◆ AIM OF THE EXERCISE:
Keep every word of the entries and print them exactly; the pictures stay out.

SUPPLIED ENTRIES below:

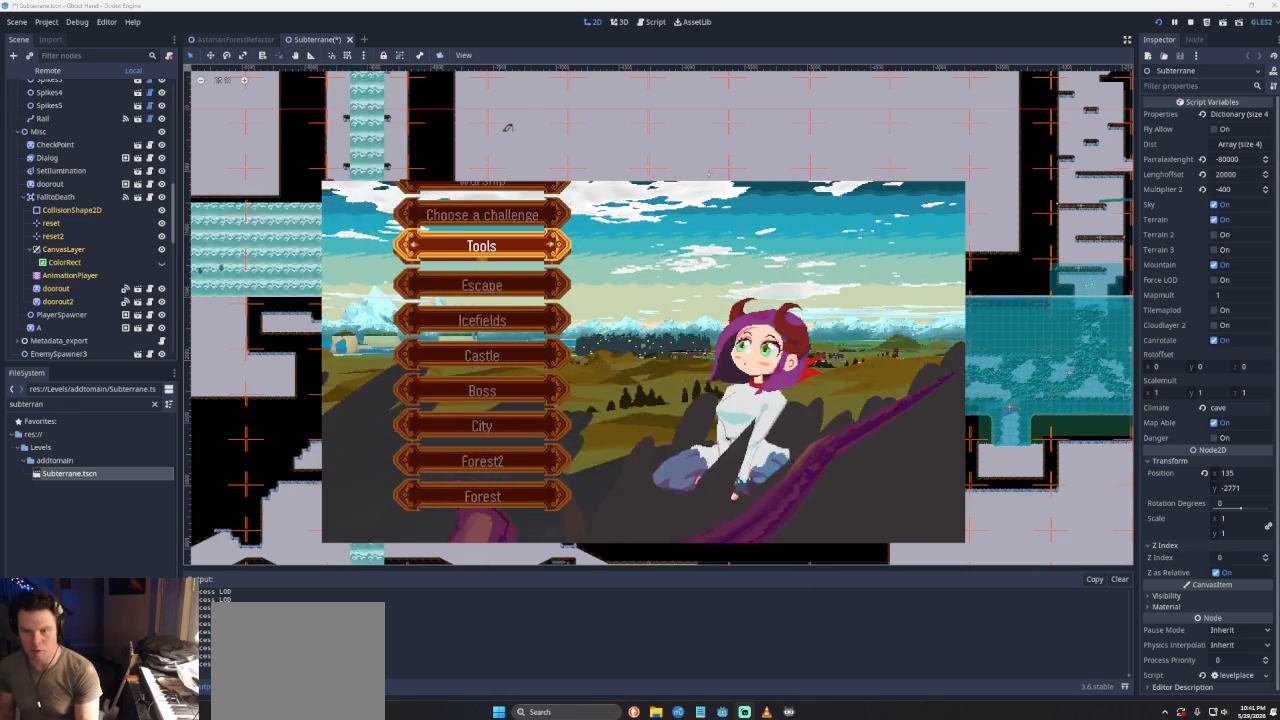
{"buttons": [], "left_stick": "center", "events": []}
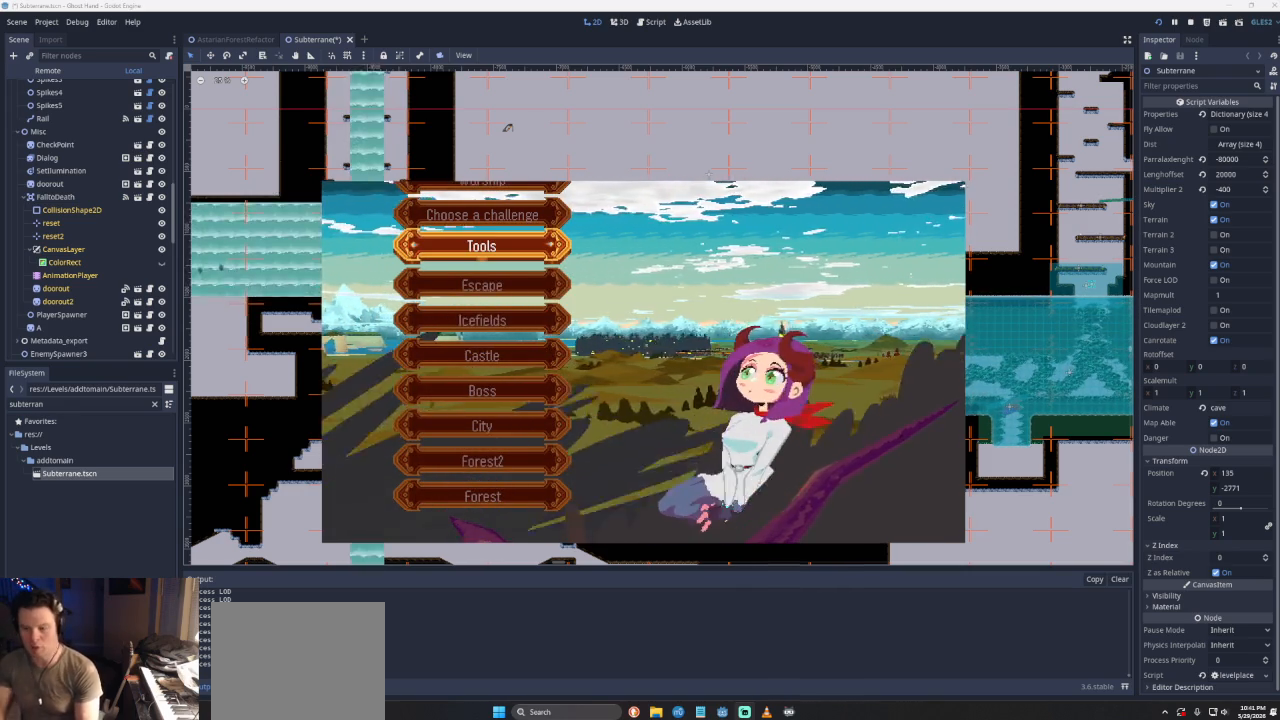
{"buttons": [], "left_stick": "center", "events": []}
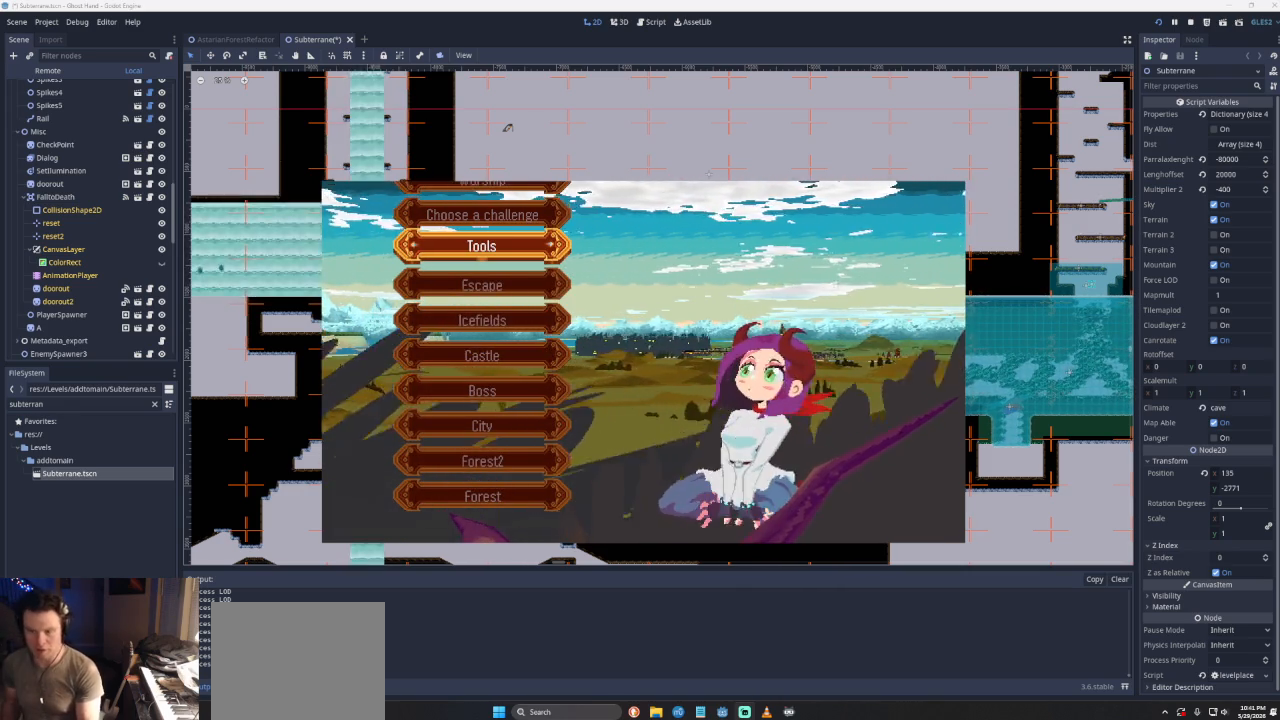
{"buttons": [], "left_stick": "center", "events": []}
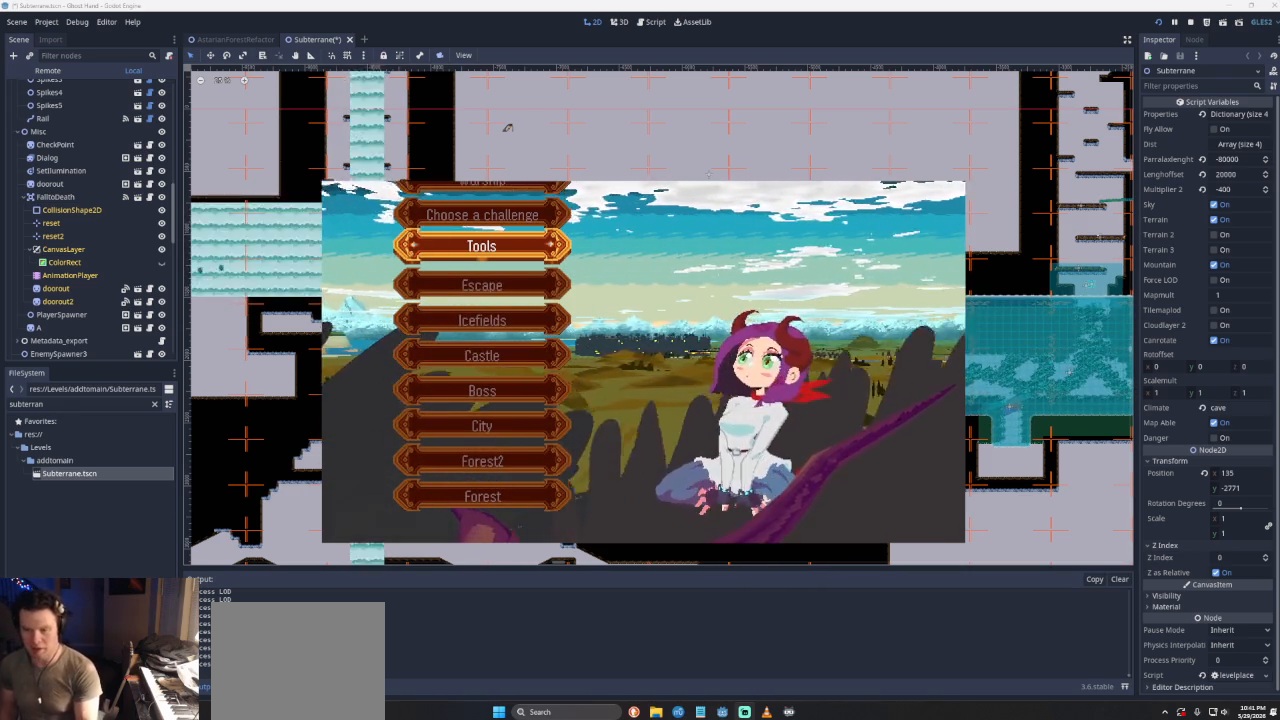
{"buttons": [], "left_stick": "center", "events": []}
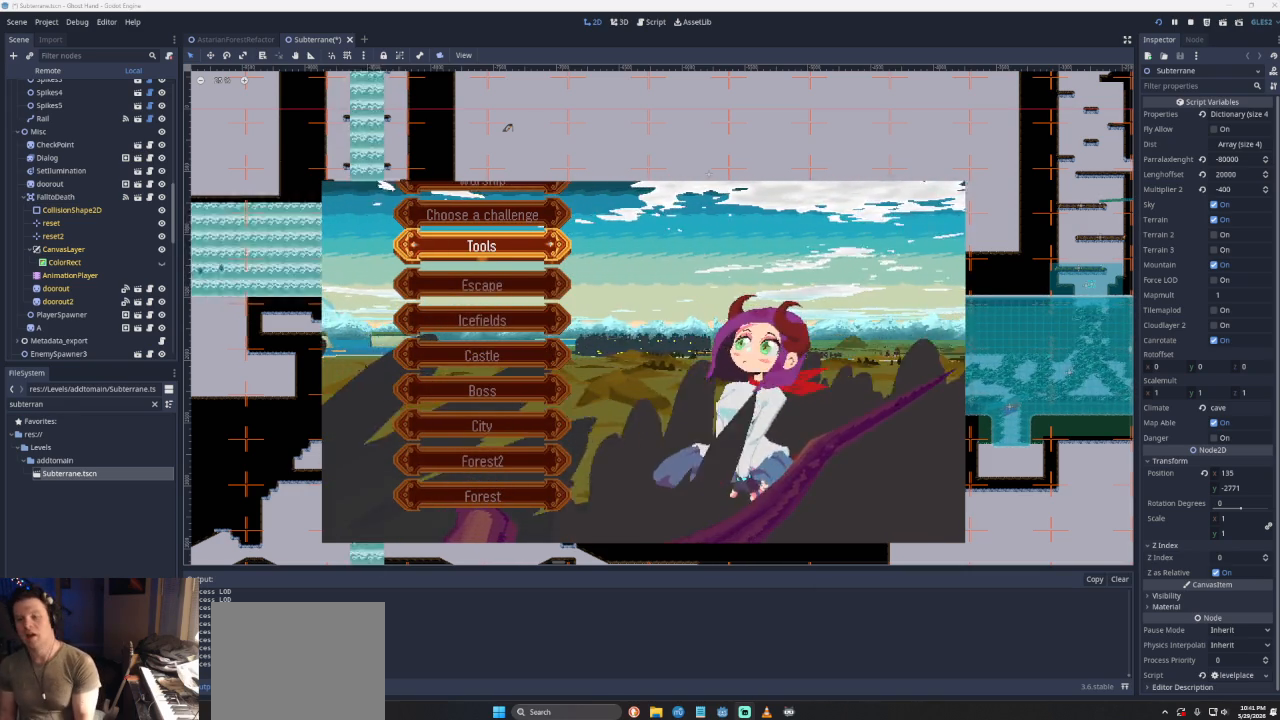
{"buttons": [], "left_stick": "center", "events": []}
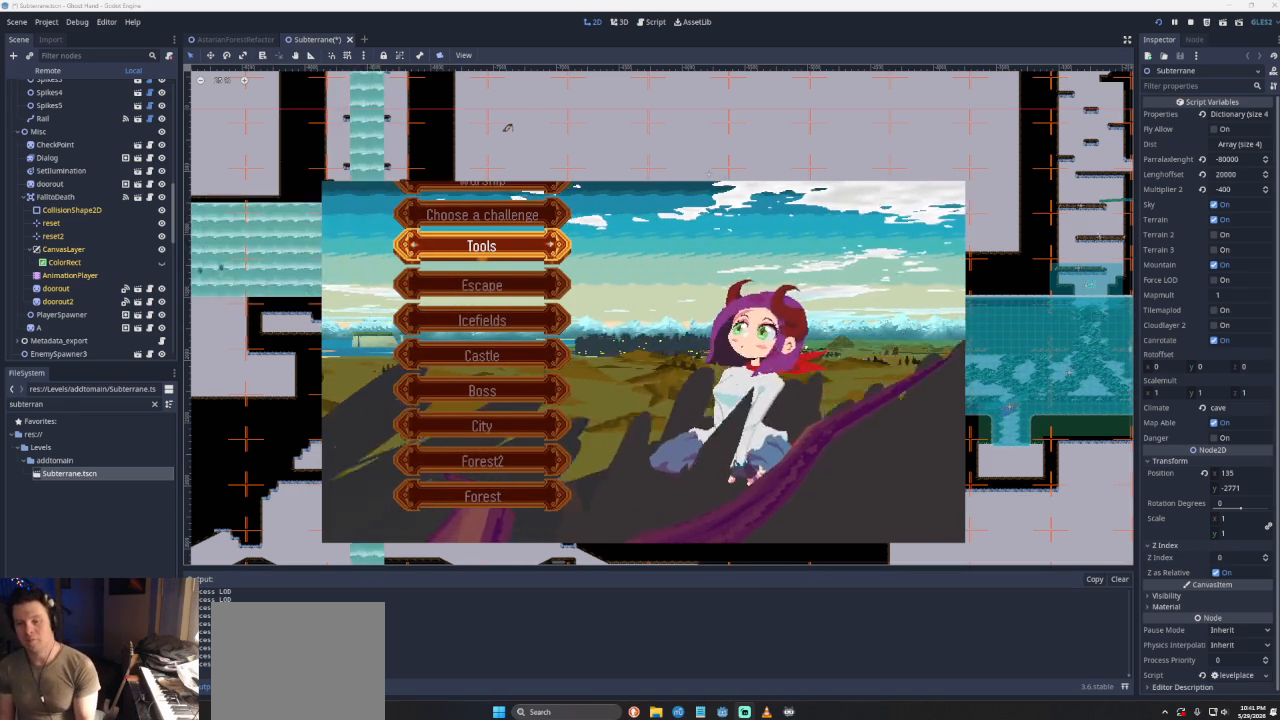
{"buttons": [], "left_stick": "center", "events": []}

End of SUPPLIED ENTRIES.

◆ RESPONSE AREA:
{"buttons": [], "left_stick": "center", "events": []}
{"buttons": [], "left_stick": "center", "events": []}
{"buttons": [], "left_stick": "center", "events": []}
{"buttons": [], "left_stick": "center", "events": []}
{"buttons": [], "left_stick": "center", "events": []}
{"buttons": [], "left_stick": "center", "events": []}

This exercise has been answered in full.